Padesky observed that "in anxiety, there is always physical arousal--rapid heart beat, increased sweating, red face, jitteriness, dizziness. The physical arousal in and of itself can be good or bad. For example, if you're going to give a speech or perform in an athletic event, studies show that a certain amount of being keyed up actually improves your performance.
"Where it starts causing problems is if you start interpreting your physical arousal as dangerous or . . . something to be ashamed of. Then you've added a component that's self-defeating."
People suffering from anxiety, she continued, "often have low self-esteem and are perfectionists. It kind of goes together because if you're perfectionistic, then there are these chances of failing every single day."
Padesky said some people develop anxiety as a result of experiencing some sort of trauma--they may have been in a car accident or they were assaulted.
In Tracy's case, her panic attacks were so overwhelming that when she first visited Padesky, she recalled, "I still thought I was going to die of a heart attack."
Padesky said she broke down the treatment into three phases.
"Initially, I got a history of her anxiety symptoms and panic attacks and other major events in her life that might be contributing (to her anxiety)," Padesky said, noting that it quickly came out that a close relative had recently died of a heart attack and Tracy feared the same thing would happen to her.
Padesky reviewed the facts with Tracy: The relative who died of a heart attack had had a history of high blood pressure and hadn't been taking her medication; she was an older woman and had been a two-pack-a-day smoker. Tracy was in her early 20s, didn't smoke or have high blood pressure.

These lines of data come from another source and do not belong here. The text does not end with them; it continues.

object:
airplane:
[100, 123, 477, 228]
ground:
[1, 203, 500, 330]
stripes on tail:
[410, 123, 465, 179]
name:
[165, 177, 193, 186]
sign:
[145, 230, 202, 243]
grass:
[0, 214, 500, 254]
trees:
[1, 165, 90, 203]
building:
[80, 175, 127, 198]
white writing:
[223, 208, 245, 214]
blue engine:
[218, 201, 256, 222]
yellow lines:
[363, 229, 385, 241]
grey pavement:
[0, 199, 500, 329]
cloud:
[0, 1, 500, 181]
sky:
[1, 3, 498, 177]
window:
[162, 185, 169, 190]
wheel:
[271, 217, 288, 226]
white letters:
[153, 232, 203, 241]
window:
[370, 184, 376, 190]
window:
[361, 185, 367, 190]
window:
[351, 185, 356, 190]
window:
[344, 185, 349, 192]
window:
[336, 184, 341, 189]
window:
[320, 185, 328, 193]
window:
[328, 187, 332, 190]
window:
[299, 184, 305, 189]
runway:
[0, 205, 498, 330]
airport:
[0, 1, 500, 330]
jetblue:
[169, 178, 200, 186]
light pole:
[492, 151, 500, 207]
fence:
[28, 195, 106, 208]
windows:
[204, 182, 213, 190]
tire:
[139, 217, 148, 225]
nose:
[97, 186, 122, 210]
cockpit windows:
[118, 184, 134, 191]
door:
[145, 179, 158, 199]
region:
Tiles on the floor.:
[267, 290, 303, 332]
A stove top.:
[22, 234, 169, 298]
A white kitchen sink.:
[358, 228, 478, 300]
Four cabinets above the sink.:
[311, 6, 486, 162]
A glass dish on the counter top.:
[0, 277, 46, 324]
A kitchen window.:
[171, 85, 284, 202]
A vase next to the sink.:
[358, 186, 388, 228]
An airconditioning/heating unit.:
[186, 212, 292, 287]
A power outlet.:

Padesky said she also taught Tracy three simple techniques to control her anxiety symptoms.
- Distraction: While driving on the freeway, for example, she would turn on the radio and sing along with the music.
- Relaxation: She would breathe slowly and relax her muscles.
- Cognitive restructuring, or adjusting her thinking to be more realistic: She would control her fears by countering them with facts.
By the end of two weeks of therapy, Padesky said, Tracy's panic attacks had become less frequent, and when they did occur they lasted for shorter periods.
Padesky said, however, that although Tracy understood the concept behind cognitive therapy, she was still disturbed by the fact that her panic attacks seemingly came "out of the blue."
"So in phase two," Padesky said, "I had her start to track her stress and arousal level every hour during the day for a week or two. What happened was she began to see that while not one big thing was making her have panic attacks, there were stresses throughout the day that made her get increasingly tense and that her panic attacks always followed periods of tension."
At the end of phase two--about five months into treatment--Tracy was no longer having any panic attacks at all, said Padesky.
The final phase of therapy consisted worked on getting her to start going out and doing things she previously had avoided, said Padesky.